Demikian disampaikan Wakil Ketua Komisi VIII dari Fraksi Partai Keadilan Sejahtera (PKS), Ledia Hanifa Amaliah. Leida mengingatkan, bila para petugas KUA tak kunjung mendapatkan tunjangan jasa dan transportasi yang menjadi hak-nya, sementara mereka sudah bertugas profesional, tidak mengambil kutipan, bahkan menalangi terlebih dahulu ongkos perjalanan, tentunya hal ini menjadi beban tersendiri bagi mereka.
"Saya khawatir pintu grafitikasi bisa terbuka kembali dengan berbagai alasan," Ledia Hanifa Amaliah dalam keterangan beberapa saat lalu (Selasa, 25/11).
Sejak berlakuknya PP 48/2014 tentang Perubahan Atas PP 47/2004 Tentang Tarif atas Jenis Penerimaan Negara Bukan Pajak yang Berlaku Pada Departemen Agama kini biaya pencatatan nikah menjadi gratis selama dilangsungkan di kantor KUA pada hari dan jam kerja. Sementara pungutan resmi sebesar 600 ribu rupiah atas jasa profesi dan transportasi petugas KUA di luar hari dan jam kerja disetorkan langsung ke negara sebagai Penerimaan Negara Bukan Pajak (PNBP)
Dari setoran ke negara ini, sekitar 80 persen dari total penerimaan akan dikembalikan ke KUA untuk melaksanakan program dan kegiatan bimas Islam dalam rangka pelayanan nikah atau rujuk termasuk di dalamnya pemberian tunjangan jasa profesi dan transportasi kepada petugas pelaksana KUA. Detail mengenai penerimaan, pengelolaan dan pencairan dana PNBP ini telah dituangkan dalam Peraturan Menteri Agama (PMA) 46/2014 yang berlaku mulai November ini sebagai pengganti PMA 24/ 2014 yang berlaku Agustus lalu.
Selama ini sebagian besar masyarakat tahunya KUA hanya sebagai kantor layanan administratif pernikahan. Padahal tupoksi KUA luas sekali yaitu melaksanakan sebagian tugas Kantor Departemen Agama Kota/Kabupaten di bidang urusan agama Islam dan membantu pembangunan pemerintahan umum di bidang agama di tingkat kecamatan dengan fungsi tugas yang mencakup pelayanan nikah, rujuk, penyuluh agama, pelayanan konseling melalui Badan Penasihatan, Pembinaan dan Pelestarian Perkawinan (BP-4), hingga bersama masyarakat memakmurkan rumah ibadah lewat Badan Kesejahteraan Masjid (BKM).

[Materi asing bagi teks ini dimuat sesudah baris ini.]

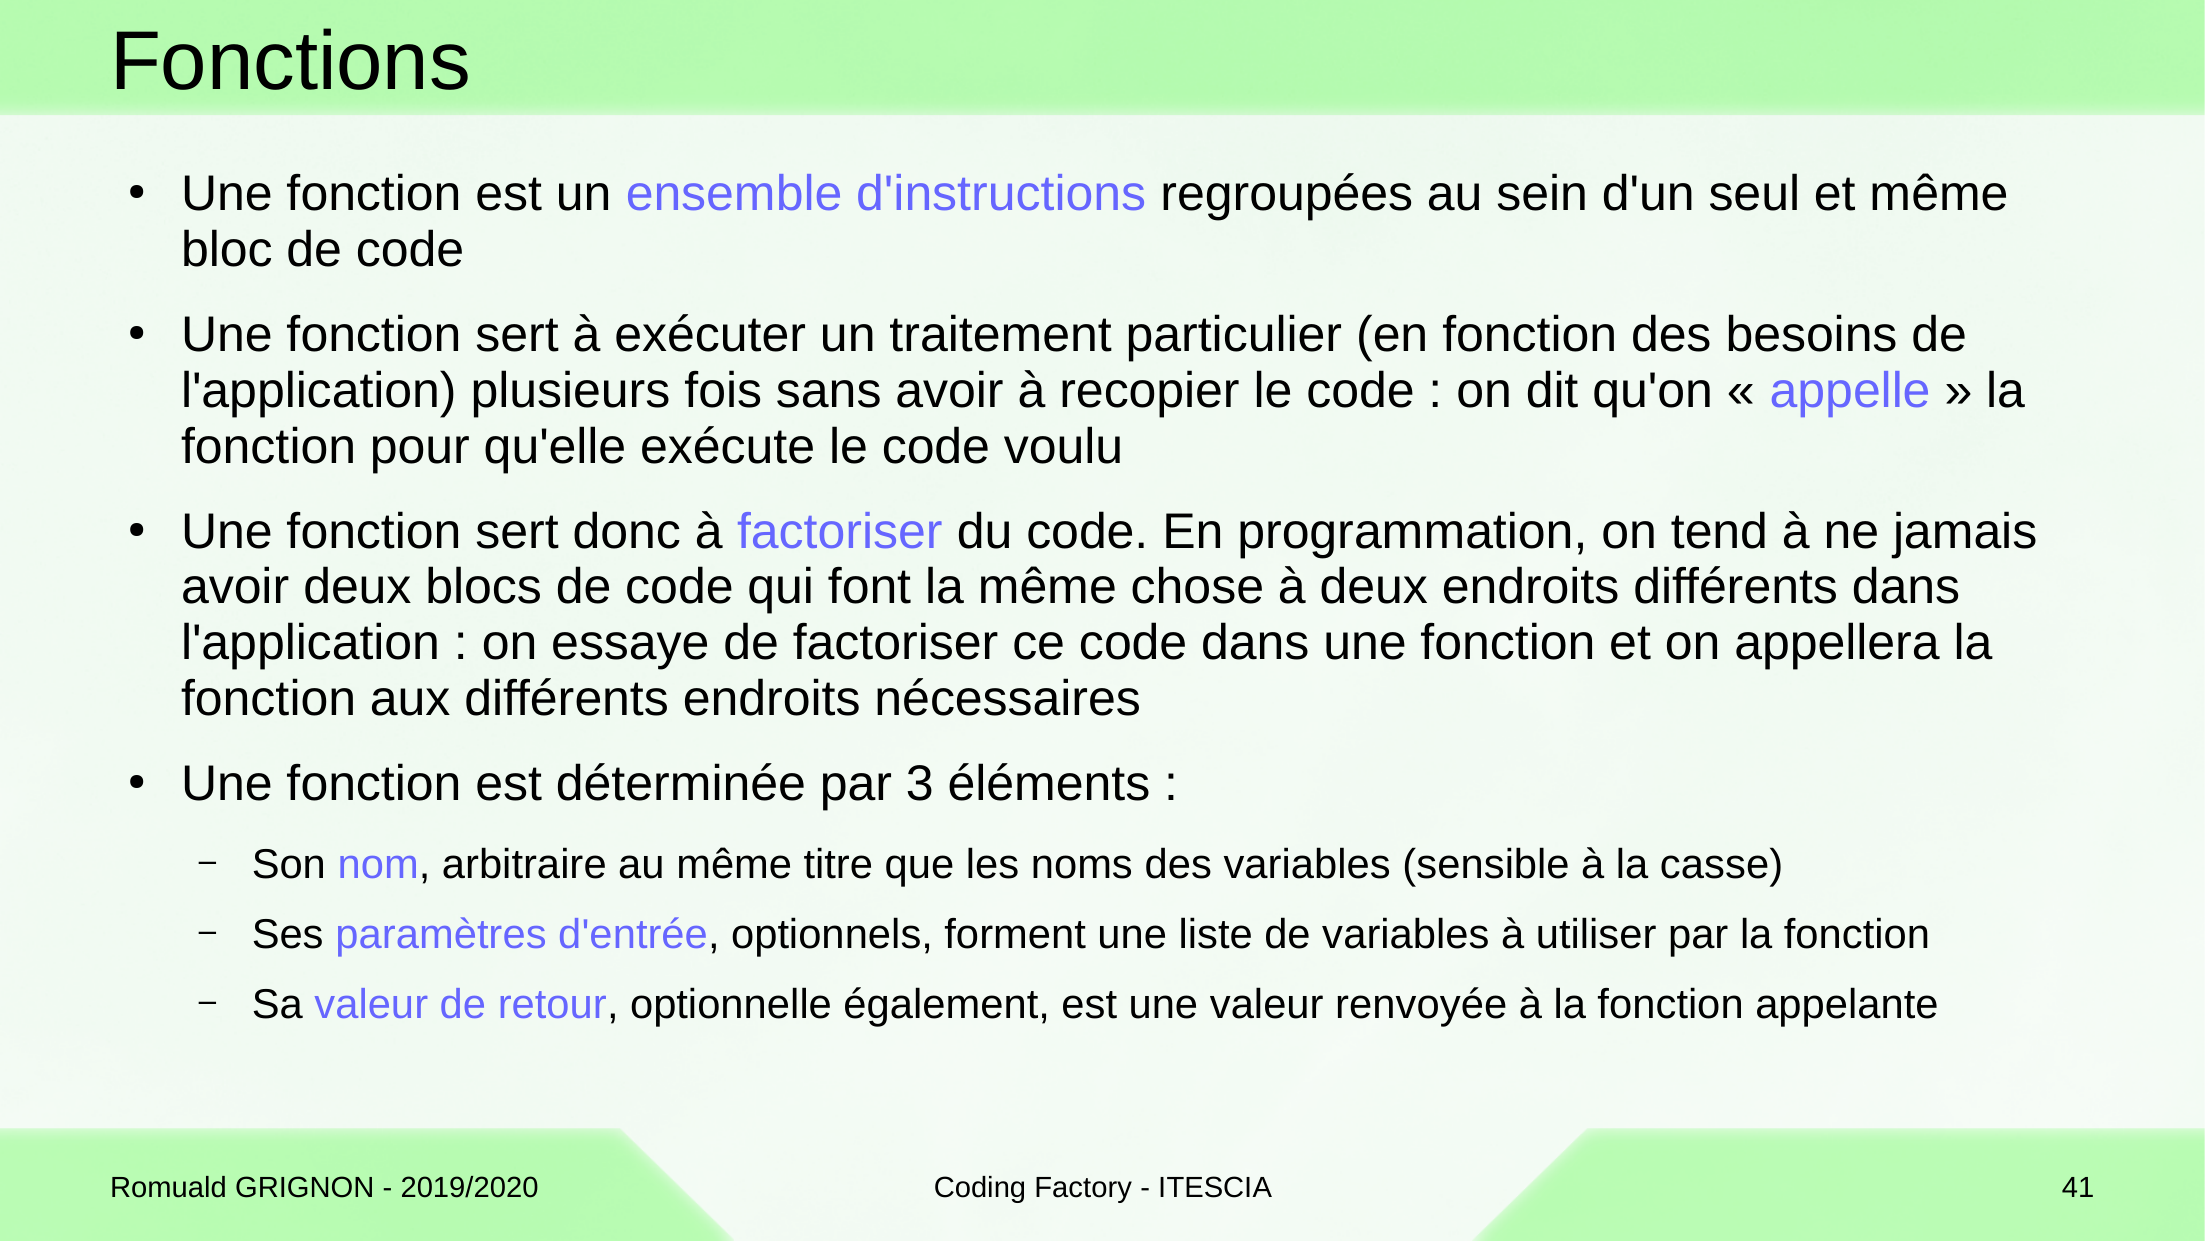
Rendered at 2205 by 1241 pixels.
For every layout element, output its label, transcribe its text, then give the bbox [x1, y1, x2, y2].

title Fonctions [110, 49, 2095, 236]
picture [0, 0, 2205, 1241]
list Une fonction est un ensemble d'instructions regroupées au sein d'un seul et même bloc de code Une fonction sert à exécuter un traitement particulier (en fonction des besoins de l'application) plusieurs fois sans avoir à recopier le code : on dit qu'on « appelle » la fonction pour qu'elle exécute le code voulu Une fonction sert donc à factoriser du code. En programmation, on tend à ne jamais avoir deux blocs de code qui font la même chose à deux endroits différents dans l'application : on essaye de factoriser ce code dans une fonction et on appellera la fonction aux différents endroits nécessaires Une fonction est déterminée par 3 éléments : Son nom, arbitraire au même titre que les noms des variables (sensible à la casse) Ses paramètres d'entrée, optionnels, forment une liste de variables à utiliser par la fonction Sa valeur de retour, optionnelle également, est une valeur renvoyée à la fonction appelante [110, 236, 2095, 1029]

"Dengan lingkup tupoksi seluas itu, satu KUA hanya mendapat anggaran operasional 3 juta rupiah per bulan untuk meng-cover seluruh kebutuhan kantor dan pelaksanaan kegiatan. Bila kemudian dana PNBP yang menjadi hak KUA masih saja tertunda karena soal teknis admininistratif di tingkat pusat, tentu keseriusan pemerintah untuk mewujudkan pelayanan publik yang bersih dan profesional patut dipertanyakan," demikian Leida.